Advent is about being unsettled, discontented with the world the way it is, and yet trusting in God’s presence with us even as our world lurches from one crisis to another. God is with us in the waiting, and in the arrival, in the night and in the day.

Our call is to rely on God, to anticipate that God will act. As our Psalm says, we lift up our souls to God. We’re depending on God to bring about the future God has promised.

Our hope is in God, not in anything of this world’s temporary promises. We ask God to lead us and teach us, to forget our sins, to follow the paths of the Lord, which are steadfast love and faithfulness.

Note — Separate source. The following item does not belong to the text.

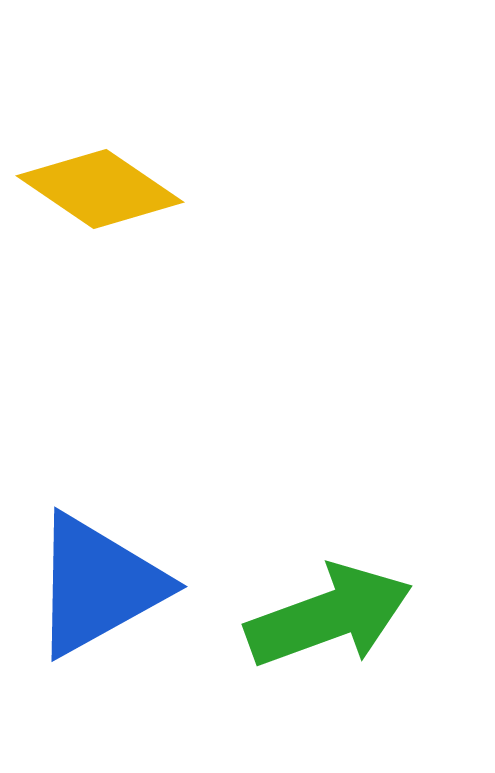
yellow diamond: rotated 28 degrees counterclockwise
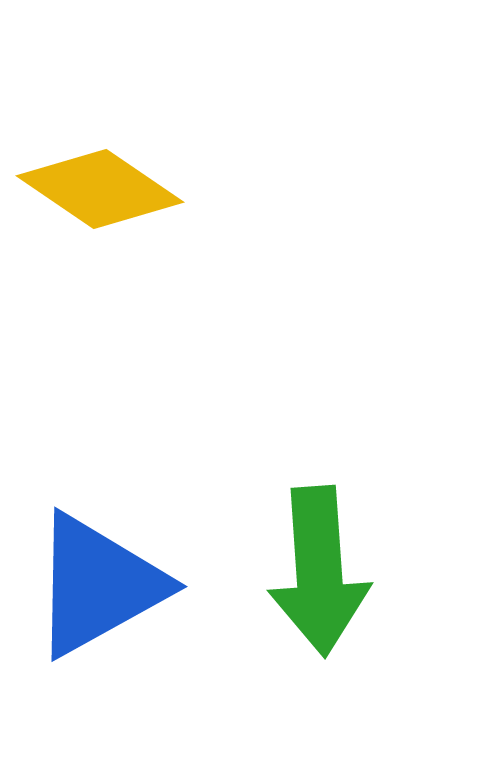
green arrow: moved 10 px left, 45 px up; rotated 106 degrees clockwise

We wait with the people in the first-century church in Thessalonica, abounding in love for one another, trusting in God to strengthen our hearts in holiness, to make us ready for our Savior’s arrival. We seek to love our neighbors, to encourage one another with hope in the waiting.

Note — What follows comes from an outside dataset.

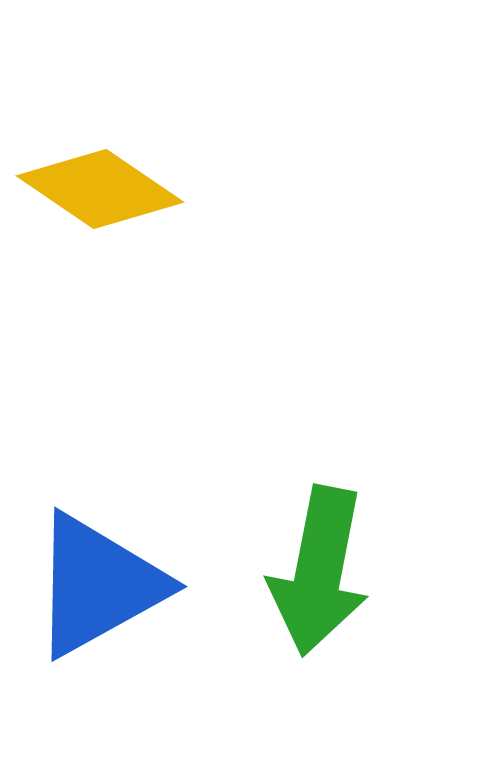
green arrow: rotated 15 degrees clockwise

This year, one of the ways we’re living that out is by raising money for ELCA World Hunger. You’ll hear more about this over the next three weeks, but this is the 50th anniversary of Lutheran world hunger appeals, and as a congregation, we’ve set a goal of raising $500 in donations in this season, as part of our synod’s goal of raising an extra $50,000.

The world is not as it should be, and we can make a difference. We can pay attention, both to the needs around us and to what God is doing. We can pray. With the Holy Spirit’s help, we can trust.

Jesus says the way to know the end is near—and remember, the end is a good thing, the hope of redemption, not destruction. Well, destruction of the temporary things of this world, not the end of what matters—the way to know the end is near is to look at the experience of the fig tree. When the buds appear on the trees, you know spring is near. You know life is coming, winter is ending.

When night falls, you don’t panic that it’s never going to be light again, right? Why? Because you’ve experienced that the daylight comes back. We know winter ends, because we’ve experienced spring.

Sickness doesn’t last forever, wealth doesn’t last forever, nothing but God’s kingdom lasts forever. Our waiting will come to an end.

We wait with hope, because we’ve seen God be faithful before. One of my favorite descriptions of Advent is from a commentary on this Gospel reading by Audrey West.
She says, “The season of Advent is a sticky-note reminder to the church: God is doing a new thing. Again.” The end is near, and so is the beginning.

We wait with hope, because we’ve waited before. We trust in God’s future, because God has been faithful before. We wait with hope, because God has already secured our future. God’s grace is for us.

Stand up and raise your heads, because your redemption is drawing near. The dawn is near. Welcome to Advent.